Wo die Ois zur Ybbs mutiert

Drei Wasserläufe fließen hier zusammen und bilden so vereint jenen Fluss, dessen Name den unverzichtbaren Bestandteil zahlreicher Kreuzworträtsel bildet: die Ybbs. Der kleine Lunzer See öffnet sich als smaragdfarbenes Auge zwischen mächtigen Waldhängen. Als echter Alpensee ist er von erfrischender Klarheit, was nach der Grenzerfahrung einer hochsommerlichen Besteigung des Dürrensteinmassivs sehr willkommen sein kann.

Der 1.878 m hohe Dürrenstein baut sich als mächtiger Kalkstock im Süden des Ybbstales auf. Fast wäre man versucht, den Dürrenstein als “Universalberg” zu bezeichnen, der vielfältige Interessen bedient: Er beherbergt seltene Tier- und Pflanzenarten, zeichnet sich durch einen außerordentlichen Reichtum an Höhlen und Karsterscheinungen aus, bietet interessante Zeugnisse der letzten Eiszeit und präsentiert sich überdies als meteorologische Rarität. Gilt doch das “Grünloch”, eine Doline auf der Dürrensteinhochfläche als absoluter Kältepol Mitteleuropas, seit dort im Februar 1932 ein Wert von – 52,6ºC gemessen wurde. Rundherum ist es natürlich wesentlich gemütlicher. Es gibt guten Grund zur Annahme, dass die Lunzer zu den von der Sonne Begünstigten zählen: dies gilt besonders im Herbst, wenn sich das Alpenvorland schon längst unter einer dicken Nebeldecke versteckt hat.

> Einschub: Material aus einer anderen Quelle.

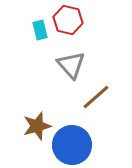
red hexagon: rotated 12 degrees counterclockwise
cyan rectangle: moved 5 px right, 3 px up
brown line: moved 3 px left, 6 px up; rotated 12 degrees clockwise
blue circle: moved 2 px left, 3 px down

Der Dürrenstein ist prädestiniert für ausdauernde Alpinisten mit Sinn für die eigentümlichen Schönheiten eines Karstplateaus, das, abgesehen von einigen Forststraßen in den Randbereichen, von technischen Erschließungen verschont geblieben ist.

Nördlich des Ybbstales dominieren sanft geformte Waldberge mit Höhen um die 1.000 m, die zu beschaulichen Wanderungen durch die bäuerliche Kulturlandschaft einladen. Sehr reizvoll ist das Kothbergtal, empfehlenswert auch das Ahorntal und das Bodingbachtal, durch das die alte, kaum befahrene Straßenverbindung ins Alpenvorland führt, ein Schmankerl für Genussradler.

Nicht weit von Lunz am See befindet sich ein Kleinod mittelalterlicher Klosterbaukunst: Das Kartäuserkloster Maria Thron in Gaming wurde unter Kaiser Josef II. säkularisiert, wird heute nach einer sorgfältigen Restaurierung als nobles Hotel genutzt und dient darüber hinaus verschiedenen Kultur- und Seminarveranstaltungen, etwa dem allsommerlich abgehaltenen “Chopin-Festival”.

Gleich nebenan, im Bodingbachtal, befindet sich der österreichische Haupttempel des Senkobo-Buddhismus. Ist dieses Gebiet vielleicht ein besonderer Nährboden der Spiritualität?